Coronavirus precautions

HealthBeat

SIOUX FALLS, S.D. (KELO) — While flu season is in full swing in KELOLAND, there’s a different virus grabbing people’s attention.

The CDC reports 15 positive cases of coronavirus in the U.S., with 81 cases still pending according to the latest report.

The CDC hasn’t confirmed any coronavirus cases in South Dakota just yet, but if that changes local clinics are prepared.

“We’re taking coronavirus really seriously. So if someone has been to China and they’re developing any symptoms that they’re concerned about, respiratory, fever, cough, they should be seen,” Haggar said.

Dr. Jennifer Haggar says before even entering the clinic, patients will see a sign.

“…there’s a sign that asks about their symptoms and their recent travel and provides them with a mask and the first steps that we’d want them to take to protect everyone,” Haggar said.

If you’re planning a visit to the clinic and believe you have been exposed to coronavirus, Haggar suggest calling ahead of time to inform health officials first.

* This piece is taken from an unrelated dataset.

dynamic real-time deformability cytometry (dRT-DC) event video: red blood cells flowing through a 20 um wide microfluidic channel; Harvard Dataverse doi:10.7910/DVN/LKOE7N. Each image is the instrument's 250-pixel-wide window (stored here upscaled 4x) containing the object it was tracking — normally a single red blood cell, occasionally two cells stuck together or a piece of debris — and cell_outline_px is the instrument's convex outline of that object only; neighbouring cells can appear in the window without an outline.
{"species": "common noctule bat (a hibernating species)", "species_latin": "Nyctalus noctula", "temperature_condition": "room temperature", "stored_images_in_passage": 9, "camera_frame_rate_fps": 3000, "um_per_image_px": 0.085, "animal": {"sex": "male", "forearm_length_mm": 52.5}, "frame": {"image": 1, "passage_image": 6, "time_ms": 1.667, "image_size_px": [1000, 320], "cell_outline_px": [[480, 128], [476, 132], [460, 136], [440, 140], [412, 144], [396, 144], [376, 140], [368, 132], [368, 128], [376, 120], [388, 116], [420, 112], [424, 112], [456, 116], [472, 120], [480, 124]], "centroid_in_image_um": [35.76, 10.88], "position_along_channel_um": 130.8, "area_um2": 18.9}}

“It’s certainly helpful if they can notify the clinic of that prior to the visit, and we can make sure they’re seen in the right place and in the safest way possible for them, for our staff, and for any other patients who might be in the area where they would go to,” Haggar said.

And even if you’re not already sick, experts have some advice on how to avoid it.

“Staying hydrated, drinking lots of water, making sure you’re washing your hands frequently, using hand sanitizer, we all know that but it is very important,” Feist said.

Lewis Drug pharmacist Courtney Feist says keeping your immune system in good shape is a good start to avoid getting sick.

And while there are many immune system boosting supplements available, she says getting them from your diet is best.

“Getting your minerals, vitamins, from your diet is better than anything you can take over-the-counter as a supplement,” Feist said.

And if you’re considering buying face masks to protect yourself, Haggar says unless you have a certain condition or immune issues, it’s not necessary.

“I don’t think we’re at the point where just wearing a mask in the community is something you’d have to do,” Haggar said.

Feist adds that influenza is more of an immediate threat then coronavirus in South Dakota– and says flu shots are still available to those who need it.